Biochemically, cell-like spheroids formed by proteinoids are observed by heating amino acids with phosphoric acid as a catalyst. They bear many of the basic features provided by cell membranes. Proteinoid-based protocells enclosing RNA molecules may have been the first cellular life forms on Earth. Some amphiphiles have the tendency to spontaneously form membranes in water. A spherically closed membrane contains water and is a hypothetical precursor to the modern cell membrane composed of proteins and phospholipid bilayer membranes.
Origin of eukaryotic cells[edit | edit source]
The eukaryotic cell seems to have evolved from a symbiotic community of prokaryotic cells.
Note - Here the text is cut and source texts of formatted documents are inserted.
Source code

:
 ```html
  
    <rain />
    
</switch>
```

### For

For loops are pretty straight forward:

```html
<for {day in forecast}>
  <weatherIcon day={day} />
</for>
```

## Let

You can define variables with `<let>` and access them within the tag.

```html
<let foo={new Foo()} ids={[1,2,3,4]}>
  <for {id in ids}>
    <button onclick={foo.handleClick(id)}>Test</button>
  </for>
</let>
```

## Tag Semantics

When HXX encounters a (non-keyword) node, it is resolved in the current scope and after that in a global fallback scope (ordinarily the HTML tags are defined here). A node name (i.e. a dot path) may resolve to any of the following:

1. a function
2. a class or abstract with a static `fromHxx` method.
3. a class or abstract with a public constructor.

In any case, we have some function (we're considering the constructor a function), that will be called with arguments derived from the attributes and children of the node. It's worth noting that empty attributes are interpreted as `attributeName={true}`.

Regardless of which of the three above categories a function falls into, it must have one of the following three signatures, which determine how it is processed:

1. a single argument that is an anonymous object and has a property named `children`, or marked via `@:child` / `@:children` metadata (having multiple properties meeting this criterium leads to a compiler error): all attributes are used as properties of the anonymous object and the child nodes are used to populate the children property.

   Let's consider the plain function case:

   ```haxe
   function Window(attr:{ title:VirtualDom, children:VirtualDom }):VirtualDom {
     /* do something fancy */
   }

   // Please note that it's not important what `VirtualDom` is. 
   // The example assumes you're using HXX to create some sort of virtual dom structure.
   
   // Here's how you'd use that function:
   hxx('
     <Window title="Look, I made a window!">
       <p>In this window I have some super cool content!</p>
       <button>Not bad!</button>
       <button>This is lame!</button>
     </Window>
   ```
It is almost certain that DNA-bearing organelles like the mitochondria and the chloroplasts are what remains of ancient symbiotic oxygen-breathing proteobacteria and cyanobacteria, respectively, where the rest of the cell seems to be derived from an ancestral archaean prokaryote cell – a theory termed the endosymbiotic theory.
Sex, as the stereotyped choreography of meiosis and syngamy that persists in nearly all extant eukaryotes, may have played a role in the transition from prokaryotes to eukaryotes. An 'origin of sex as vaccination' theory suggests that the eukaryote genome accreted from prokaryan parasite genomes in numerous rounds of lateral gene transfer. Sex-as-syngamy (fusion sex) arose when infected hosts began swapping nuclearized genomes containing coevolved, vertically transmitted symbionts that conveyed protection against horizontal infection by more virulent symbionts.